En esas tres décadas, la llamada literatura del yo ha alcanzado su punto de máxima ebullición. La autoficción (que siempre ha estado y siempre estará) ha sido abrazada y denostada con igual pasión. Pero parece que la recepción de este género anfibio difiere en función de si lo firma un hombre o una mujer, especialmente si incluye experiencias sexuales en su relato. Las reseñas profesionales de este Diario tienen un tono muy diferente según se hayan publicado en medios feministas o generalistas. En estos últimos, se percibe un tufo voyerista y morboso que parece sorprenderse —todavía— por la agencia sexual femenina.

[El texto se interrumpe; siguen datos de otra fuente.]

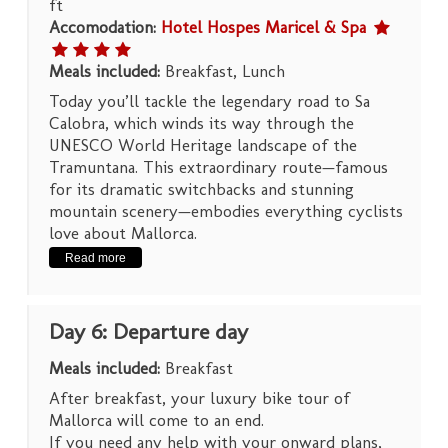
ft
Accomodation:
Hotel Hospes Maricel & Spa
Meals included:
Breakfast, Lunch
Today you’ll tackle the legendary road to Sa
Calobra, which winds its way through the
UNESCO World Heritage landscape of the
Tramuntana. This extraordinary route—famous
for its dramatic switchbacks and stunning
mountain scenery—embodies everything cyclists
love about Mallorca.
Read more
Day 6: Departure day
Meals included:
Breakfast
After breakfast, your luxury bike tour of
Mallorca will come to an end.
If you need any help with your onward plans,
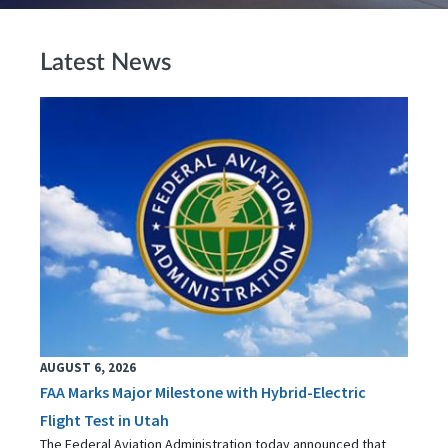
Latest News
AUGUST 6, 2026
FAA Marks Major Milestone with Hybrid-Electric
Flight Test in Utah
The Federal Aviation Administration today announced that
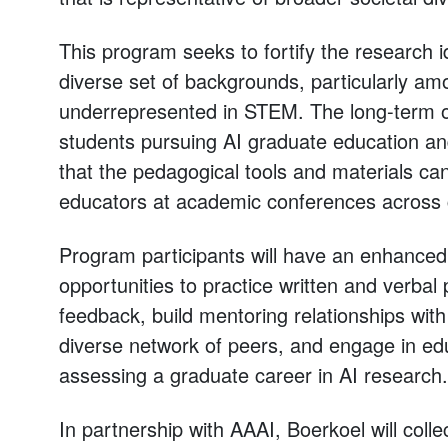
This program seeks to fortify the research i
diverse set of backgrounds, particularly amo
underrepresented in STEM. The long-term obj
students pursuing AI graduate education an
that the pedagogical tools and materials c
educators at academic conferences across 
Program participants will have an enhance
opportunities to practice written and verbal 
feedback, build mentoring relationships wit
diverse network of peers, and engage in educ
assessing a graduate career in AI research.
In partnership with AAAI, Boerkoel will coll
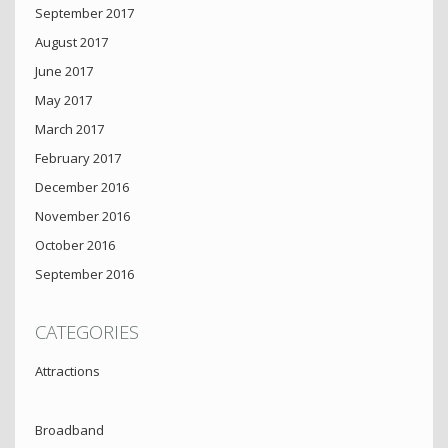
September 2017
August 2017
June 2017
May 2017
March 2017
February 2017
December 2016
November 2016
October 2016
September 2016
CATEGORIES
Attractions
Broadband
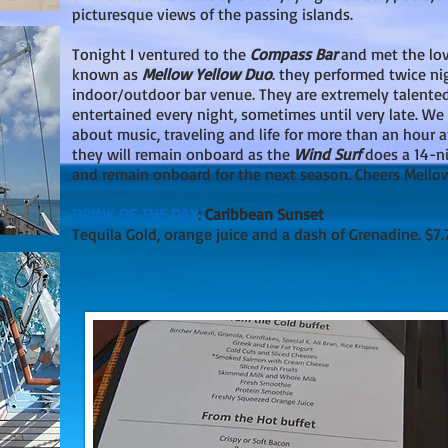
picturesque views of the passing islands.
Tonight I ventured to the
Compass Bar
and met the lov
known as
Mellow Yellow Duo
. they performed twice ni
indoor/outdoor bar venue. They are extremely talente
entertained every night, sometimes until very late. We h
about music, traveling and life for more than an hour af
they will remain onboard as the
Wind Surf
does a 14-ni
and remain onboard for the next season. Cheers Mello
DRINK OF THE DAY
:
Caribbean Sunset
Tequila Gold, orange juice and a dash of Grenadine. $7.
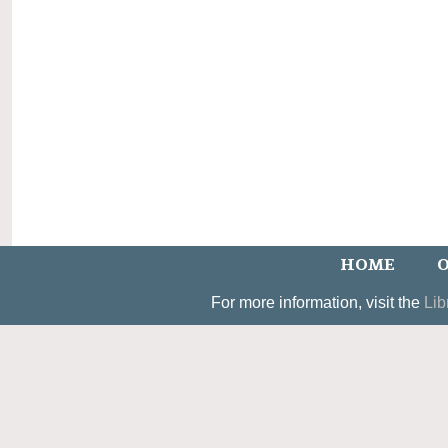
HOME
O
For more information, visit the
Lib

Por mucho que Diario de una adolescente incluya como epílogo extractos del diario real que la autora escribía a mediados de los 70, así como fotos de ella misma, su familia y su casa (y por mucho que el parecido con lo representado en la obra no sea pura coincidencia) una obra de ficción no es la realidad. Por mucho que se abre con una interpelación (“por favor, no leas esto hasta que me haya muerto e incluso así no lo leas hasta que pasen veinticinco años, o más”) no es un diario. Y Minnie Goetze no es Phoebe Gloeckner. Ella (la autora) lo explica con más precisión en el prólogo a la edición revisada:
Se suele decir que el Diario de una adolescente es una autobiografía, una autoficción o unas memorias. Estas categorizaciones parecen un intento de definir el libro como un «documento» o en términos «feministas», como el testimonio de la vida de una mujer joven en una época particular, un testimonio cuyo valor es más político e histórico que estético o literario.
Yo veo mi obra de otra manera. Este libro es una novela. (…)
La pregunta que me han hecho acerca de este libro es «¿Es verídico, ¿son tus propias vivencias?». Esta pregunta me confunde. (…) En muchos sentidos, este libro va “de” mí. Sin embargo también va claramente de ti. (…)
Después de partirme el pecho con lo de la autobiografía, me gustaría responder a quienes a menudo describen este libro como un «trauma» o como «la sexualidad de una adolescente». De nuevo, y dejando a un lado la timidez, debo decir que no va «de» nada. Y al mismo tiempo, va «de» todo. Va de haber nacido en ciertas circunstancias y de encaminarse hacia la acción independiente y la conciencia de los propios deseos, las propias limitaciones y las propias capacidades. Va del dolor y del amor. Va de la vida. Nada más.
Parafraseando a Rimbaud, yo es otras. Todas esas otras “chicas que han crecido” a las que Gloeckner dedica esta obra.